Virginia Family Law FAQ
How can I resolve my family law problem?
Regardless of whether it is a divorce, custody, visitation, support or property division, you have the ability to select a process of dispute resolution which best meets the needs of you and the other party. While litigation is the method of dispute resolution most widely mentioned, it is frequently a costly and adversarial process which may not be best suited for a family law matter. Especially where there are children, a divorce or separation need not result in a “broken” family, but one which is “reformed”. Among the alternate dispute resolution methods are negotiation, mediation and collaboration. All lawyers are required by our ethical rules to discuss alternate dispute resolution with clients, so you should feel free to make inquiries in an attempt to find the method best suited to the resolution of your case.
What are the grounds for divorce in Virginia?

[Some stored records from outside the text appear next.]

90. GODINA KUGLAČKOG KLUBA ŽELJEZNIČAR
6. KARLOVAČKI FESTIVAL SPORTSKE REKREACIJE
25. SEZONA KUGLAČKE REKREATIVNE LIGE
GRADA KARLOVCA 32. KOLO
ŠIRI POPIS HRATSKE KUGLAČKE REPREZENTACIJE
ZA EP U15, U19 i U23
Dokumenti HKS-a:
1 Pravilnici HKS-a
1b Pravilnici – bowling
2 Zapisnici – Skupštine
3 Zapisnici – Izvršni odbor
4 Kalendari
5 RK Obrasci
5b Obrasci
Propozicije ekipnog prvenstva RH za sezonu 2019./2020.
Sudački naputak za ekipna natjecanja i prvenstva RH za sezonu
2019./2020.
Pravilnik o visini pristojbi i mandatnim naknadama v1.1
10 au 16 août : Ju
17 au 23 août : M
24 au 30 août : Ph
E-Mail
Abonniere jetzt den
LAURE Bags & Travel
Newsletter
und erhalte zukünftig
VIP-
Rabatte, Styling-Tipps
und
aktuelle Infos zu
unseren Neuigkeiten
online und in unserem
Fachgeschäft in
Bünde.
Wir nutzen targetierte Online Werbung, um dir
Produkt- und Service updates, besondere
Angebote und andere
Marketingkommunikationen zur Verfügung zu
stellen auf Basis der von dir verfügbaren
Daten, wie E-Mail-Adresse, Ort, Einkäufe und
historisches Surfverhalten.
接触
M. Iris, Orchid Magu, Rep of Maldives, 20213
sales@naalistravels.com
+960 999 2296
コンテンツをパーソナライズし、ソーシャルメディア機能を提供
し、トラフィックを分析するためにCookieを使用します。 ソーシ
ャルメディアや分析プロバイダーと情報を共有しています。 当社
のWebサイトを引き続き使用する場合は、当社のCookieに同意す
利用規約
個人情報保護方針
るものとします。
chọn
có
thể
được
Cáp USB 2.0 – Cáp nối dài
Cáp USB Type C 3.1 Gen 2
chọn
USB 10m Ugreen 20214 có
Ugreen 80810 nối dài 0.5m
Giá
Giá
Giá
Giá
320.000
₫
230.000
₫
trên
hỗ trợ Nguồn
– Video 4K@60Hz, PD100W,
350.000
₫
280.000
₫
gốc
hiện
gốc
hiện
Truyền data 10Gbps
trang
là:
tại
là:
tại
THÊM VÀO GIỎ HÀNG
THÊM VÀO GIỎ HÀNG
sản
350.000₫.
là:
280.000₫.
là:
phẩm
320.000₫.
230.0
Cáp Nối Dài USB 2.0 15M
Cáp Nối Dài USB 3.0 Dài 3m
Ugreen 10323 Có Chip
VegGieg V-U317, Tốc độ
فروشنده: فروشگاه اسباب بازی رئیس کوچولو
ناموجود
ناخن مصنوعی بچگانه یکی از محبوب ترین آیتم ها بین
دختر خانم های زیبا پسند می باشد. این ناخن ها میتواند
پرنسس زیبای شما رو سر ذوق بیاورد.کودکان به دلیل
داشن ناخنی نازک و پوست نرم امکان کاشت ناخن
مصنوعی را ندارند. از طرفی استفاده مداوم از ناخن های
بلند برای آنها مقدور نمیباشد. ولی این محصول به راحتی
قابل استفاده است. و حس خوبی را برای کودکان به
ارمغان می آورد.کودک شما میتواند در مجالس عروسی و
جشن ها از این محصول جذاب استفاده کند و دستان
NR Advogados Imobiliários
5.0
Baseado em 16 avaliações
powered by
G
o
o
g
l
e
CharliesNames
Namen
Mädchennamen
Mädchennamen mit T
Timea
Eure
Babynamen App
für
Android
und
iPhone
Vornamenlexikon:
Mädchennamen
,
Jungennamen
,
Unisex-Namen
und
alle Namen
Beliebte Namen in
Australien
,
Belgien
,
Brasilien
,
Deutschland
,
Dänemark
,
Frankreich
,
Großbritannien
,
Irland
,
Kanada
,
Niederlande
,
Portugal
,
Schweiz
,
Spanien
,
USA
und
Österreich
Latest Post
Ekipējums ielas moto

Virginia Code Section 20-91 sets forth the grounds for a divorce in Virginia. These grounds include living separate and apart for a defined period of time, adultery, cruelty and desertion. It is best to discuss the facts of your situation with a lawyer who will be able to provide you with both information and guidance regarding your case and the applicable law.
How does the Court decide custody and visitation?

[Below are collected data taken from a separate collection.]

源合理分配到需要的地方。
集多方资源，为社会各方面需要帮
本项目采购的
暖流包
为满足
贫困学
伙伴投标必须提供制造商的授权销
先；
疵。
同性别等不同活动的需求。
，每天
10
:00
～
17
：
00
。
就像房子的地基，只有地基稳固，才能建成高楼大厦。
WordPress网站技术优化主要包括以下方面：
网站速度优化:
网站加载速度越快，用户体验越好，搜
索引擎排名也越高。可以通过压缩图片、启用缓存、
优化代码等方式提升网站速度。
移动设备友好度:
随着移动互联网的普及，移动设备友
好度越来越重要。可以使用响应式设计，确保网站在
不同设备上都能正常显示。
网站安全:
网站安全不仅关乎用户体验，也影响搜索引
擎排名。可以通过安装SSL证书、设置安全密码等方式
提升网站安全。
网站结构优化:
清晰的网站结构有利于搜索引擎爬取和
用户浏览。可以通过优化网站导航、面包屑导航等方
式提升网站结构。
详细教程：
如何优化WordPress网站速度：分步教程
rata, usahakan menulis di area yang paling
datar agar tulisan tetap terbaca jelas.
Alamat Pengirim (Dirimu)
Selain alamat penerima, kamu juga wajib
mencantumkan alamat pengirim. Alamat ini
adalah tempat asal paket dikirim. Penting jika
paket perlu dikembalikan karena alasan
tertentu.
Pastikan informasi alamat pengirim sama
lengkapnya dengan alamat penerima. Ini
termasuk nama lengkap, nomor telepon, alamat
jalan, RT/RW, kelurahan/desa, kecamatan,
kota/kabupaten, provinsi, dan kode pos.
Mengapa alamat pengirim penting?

A court allows, and even encourages, the parents of a child to attempt to construct a custody and visitation arrangement. However, if the parties are unable to do this, the court will determine these arrangements based on what is in the child’s best interests.

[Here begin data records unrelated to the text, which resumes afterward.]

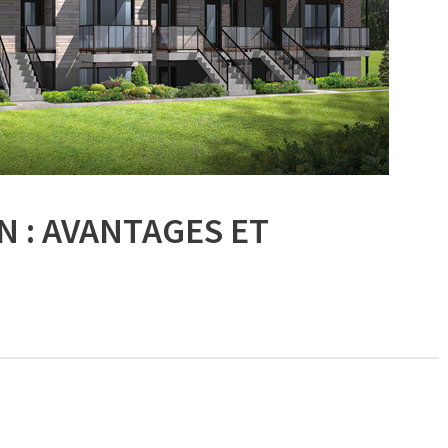
 : AVANTAGES ET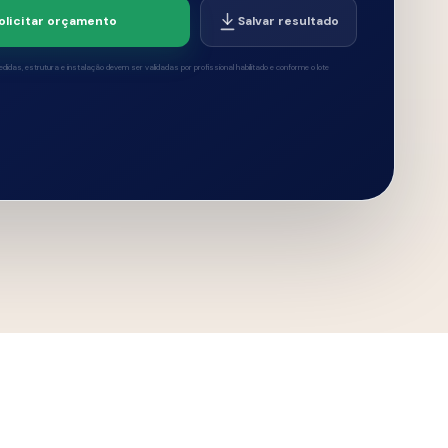
nho e a personalidade da cerâmica
ões para diferentes estilos de projeto.
0
4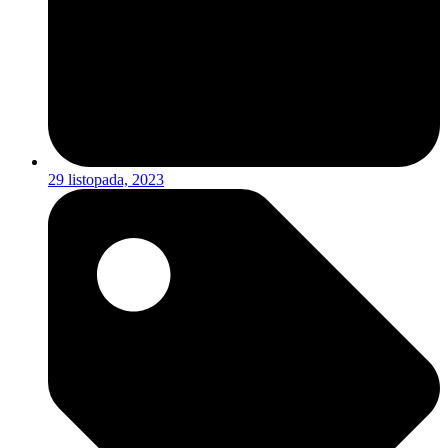
29 listopada, 2023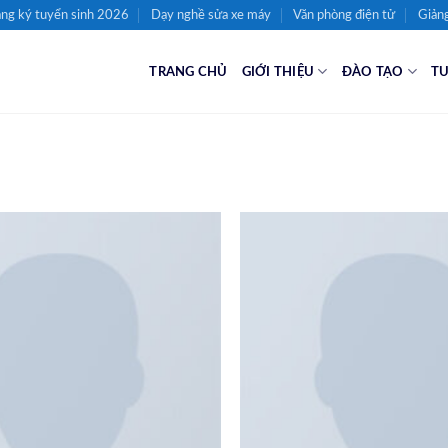
ng ký tuyển sinh 2026
Dạy nghề sửa xe máy
Văn phòng điện tử
Giảng
TRANG CHỦ
GIỚI THIỆU
ĐÀO TẠO
TU
Add to
wishlist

Virginia Code Section 20-124.3 provides the factors the Court must consider to determine the child’s best interests. They are:
1. The age and physical and mental condition of the child, giving due consideration to the child's changing developmental needs;
2. The age and physical and mental condition of each parent;
3. The relationship existing between each parent and each child, giving due consideration to the positive involvement with the child's life, the ability to accurately assess and meet the emotional, intellectual, and physical needs of the child;
4. The needs of the child, giving due consideration to other important relationships of the child, including but not limited to siblings, peers, and extended family members;
5. The role that each parent has played and will play in the future, in the upbringing and care of the child;
6. The propensity of each parent to actively support the child's contact and relationship with the other parent, including whether a parent has unreasonably denied the other parent access to or visitation with the child;
7. The relative willingness and demonstrated ability of each parent to maintain a close and continuing relationship with the child, and the ability of each parent to cooperate in and resolve disputes regarding matters affecting the child;
8. The reasonable preference of the child, if the court deems the child to be of reasonable intelligence, understanding, age, and experience to express such a preference;
9. Any history of (i) family abuse as that term is defined in § 16.1-228; (ii) sexual abuse; (iii) child abuse; or (iv) an act of violence, force, or threat as defined in § 19.2-152.7:1 that occurred no earlier than 10 years prior to the date a petition is filed. If the court finds such a history or act, the court may disregard the factors in subdivision 6; and
10. Such other factors as the court deems necessary and proper to the determination.
What will my case cost?
Every case is different and an attempt to estimate fees and costs in any given case is difficult, if not impossible. The cost to a client will usually consist of the direct charges for the attorney (called the “fee”), usually expressed as an hourly rate, and indirect expenses (called “costs”), usually provided by third parties like appraisers, business valuators, accountants, tax professionals, mental health professionals and court reporters. Factors which influence the fees and costs will include the process of dispute resolution selected by the parties, the extent of discovery required, the decisions made by your opposing party and/or his/her attorney and the complexity of issues presented. As a general rule, where parties can reach agreement and a lawyer prepares a formal agreement and proceeds to secure a divorce on the grounds of living separate and apart, a client might incur an expense as low as $1,500 to $2,000. In cases involving valuations of business interests or contested custody litigation, those costs could rise rapidly. We have seen cases where the fees and costs to a party exceeded $50,000 for a case. We would encourage clients to engage in a frank discussion about financial concerns with your lawyer. This can avoid unpleasant situations including the withdrawal of your lawyer from the representation and/or the filing of an attorney’s lien.